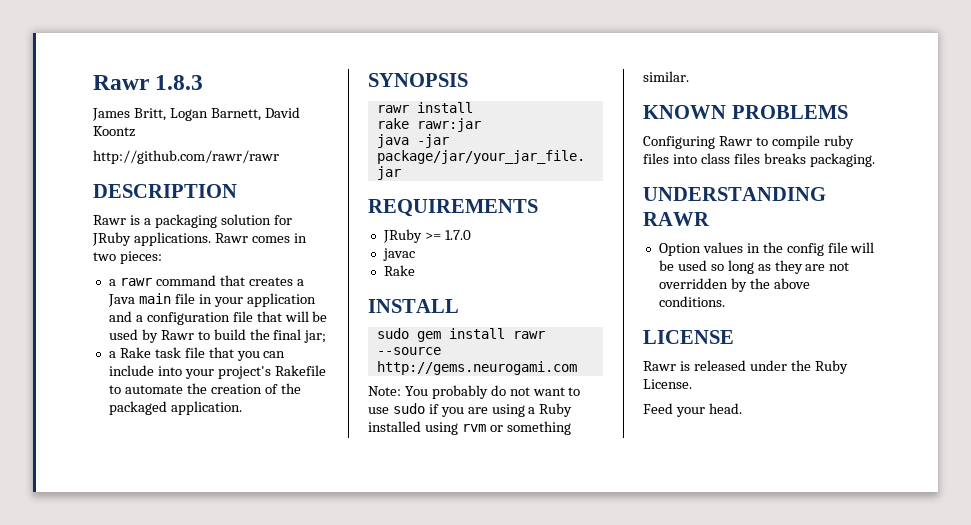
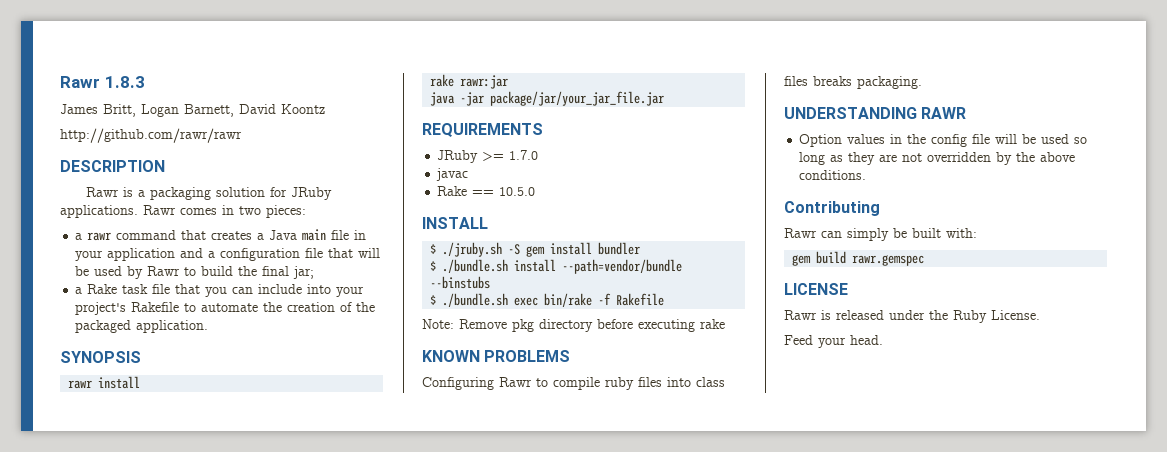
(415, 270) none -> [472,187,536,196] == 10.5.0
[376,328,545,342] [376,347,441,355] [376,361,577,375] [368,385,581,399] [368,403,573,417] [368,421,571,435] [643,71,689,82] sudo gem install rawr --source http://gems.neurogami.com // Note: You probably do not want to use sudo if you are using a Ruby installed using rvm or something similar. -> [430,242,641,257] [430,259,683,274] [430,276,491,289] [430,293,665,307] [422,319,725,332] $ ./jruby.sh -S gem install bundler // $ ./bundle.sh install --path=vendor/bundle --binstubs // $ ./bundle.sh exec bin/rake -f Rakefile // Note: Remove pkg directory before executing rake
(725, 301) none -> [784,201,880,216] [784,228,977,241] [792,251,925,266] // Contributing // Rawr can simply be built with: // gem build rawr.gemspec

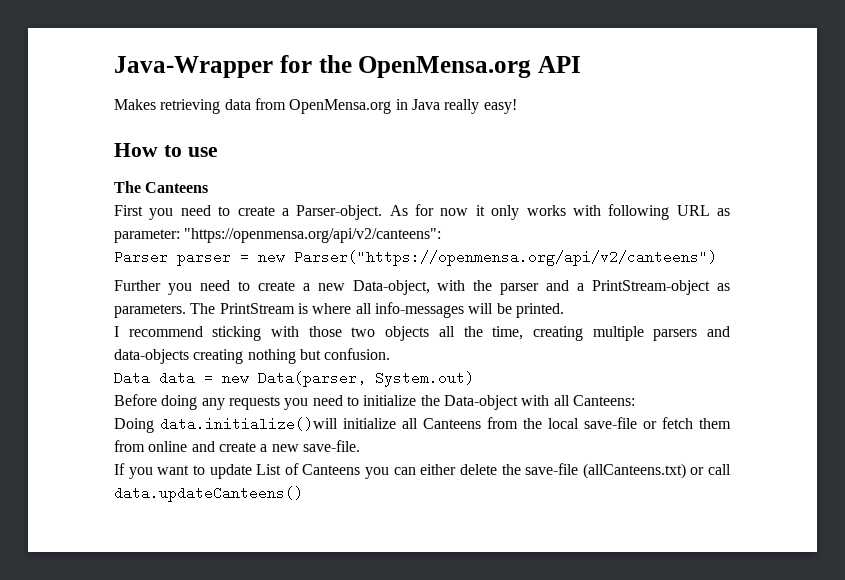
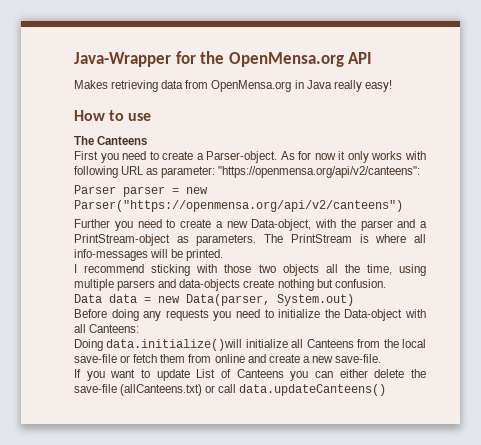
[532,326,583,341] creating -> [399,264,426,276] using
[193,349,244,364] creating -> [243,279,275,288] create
= = = =
#### DIRECTIVE:
Write out the whole listing exactly, with no pictures.

#### RESULT:
(415, 270) none -> [472,187,536,196] == 10.5.0
[376,328,545,342] [376,347,441,355] [376,361,577,375] [368,385,581,399] [368,403,573,417] [368,421,571,435] [643,71,689,82] sudo gem install rawr --source http://gems.neurogami.com // Note: You probably do not want to use sudo if you are using a Ruby installed using rvm or something similar. -> [430,242,641,257] [430,259,683,274] [430,276,491,289] [430,293,665,307] [422,319,725,332] $ ./jruby.sh -S gem install bundler // $ ./bundle.sh install --path=vendor/bundle --binstubs // $ ./bundle.sh exec bin/rake -f Rakefile // Note: Remove pkg directory before executing rake
(725, 301) none -> [784,201,880,216] [784,228,977,241] [792,251,925,266] // Contributing // Rawr can simply be built with: // gem build rawr.gemspec

[532,326,583,341] creating -> [399,264,426,276] using
[193,349,244,364] creating -> [243,279,275,288] create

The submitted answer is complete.